Les  desastres liés au climat  sont en forte augmentation depuis les années 70, selon la  Organisation Meteorologique Mondiale . En effet, ces événements ont été multipliés par cinq au cours des cinq dernières décennies. Dans les années 80, environ 1 400 incidents liés à des phénomènes météorologiques extrêmes ont été documentés ; ce chiffre a dépassé les 2 200 dans les années 90, atteignant près de 3 500 dans la première décennie du XXIe siècle et environ 3 200 durant la dernière décennie, de 2010 à 2019.

Les inondations : une problématique omniprésente

Ces chiffres mettent en lumière l’ampleur des inondations auxquelles nous faisons face. À chaque degré d’augmentation de la température globale, l’atmosphère contient environ  7 % de plus d’humidité . Malheureusement, notre préparation à ces événements reste insuffisante. Les raisons sont nombreuses : des décisions d’urbanisation mal orientées, le  scellement des sols , l’occupation de zones inondables, ainsi que des infrastructures souvent  obsolètes  ou  sous-dimensionnées . Ces facteurs contribuent à aggraver la situation, créant des problèmes dont nous sommes en grande partie responsables.

Une lueur d’espoir : l’exemple de Copenhague

Cependant, la bonne nouvelle est que nous pouvons changer la donne.  Copenhague  est en train de développer une stratégie de “ville-éponge” qui pourrait servir de modèle pour d’autres métropoles. La ville danoise a pleinement conscience de la gravité de la situation. Elle s’attend à un  augmentation des précipitations  pouvant atteindre 30 % d’ici la fin du siècle. Copenhague a également reconnu l’impact négatif d’une trop grande quantité de surfaces scellées, qui compliquent l’infiltration des eaux.

Trois étapes pour transformer une ville face aux inondations

Alors, comment une ville peut-elle se préparer à cette  tempête annoncée ? Voici un plan simple en trois étapes.

Étape 1 : Reconnaître le problème

Copenhague a déjà fait ce premier pas lors de l’épisode pluvieux record de 2011, causant des dommages évalués à  plus d’un milliard d’euros . La ville a compris qu’il était crucial d’agir face à un phénomène climatique de plus en plus présent.

Étape 2 : Élaborer un plan

Le plan de Copenhague repose sur  des solutions basées sur la nature  combinées à des innovations technologiques. L’objectif est d’ absorber , d’ infiltrer , de  stocker , de  filtrer  et de  réutiliser  l’eau de pluie avant qu’elle ne cause des inondations. Parmi les mesures envisagées, on retrouve :

  • Pavements  perméables , toits végétalisés.
  • Création de  zones vertes  pour améliorer l’infiltration.
  • Aménagement de  lagunes  et d’ étangs  comme zones de rétention temporaires.
  • Reconversion de  canaux  et de  réseaux d’égouts  pour les intégrer dans la stratégie d’évacuation des eaux.

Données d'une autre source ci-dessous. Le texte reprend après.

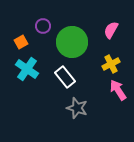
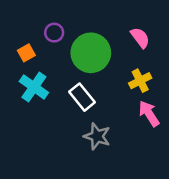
pink semicircle: (111, 30) -> (140, 38), turned 114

Étape 3 : Mettre en œuvre le plan

La mise en œuvre est sans doute la plus délicate. Le concept de ville-éponge n’est pas une idée nouvelle ; cependant, sa réalisation a été laborieuse. Copenhague a commencé sérieusement à travailler sur son plan après le désastre de 2011. La clé réside dans une vision à long terme : il n’est pas possible de modifier l’aspect d’une ville du jour au lendemain. Le plan de  gestion des orages  de la ville comprend  300 projets  à réaliser sur une période de 20 ans.

Vers un avenir plus résilient face aux inondations

Reste à savoir si ce modèle s’avérera efficace en fin de compte. Toutefois, il est encourageant de constater que des efforts significatifs sont déployés pour explorer des alternatives face au  chaos climatique  que nous connaissons chaque année. En fin de compte, bien que les solutions nécessitent souvent des investissements considérables, il est impératif d’apprendre des expériences passées pour faire face à l’avenir.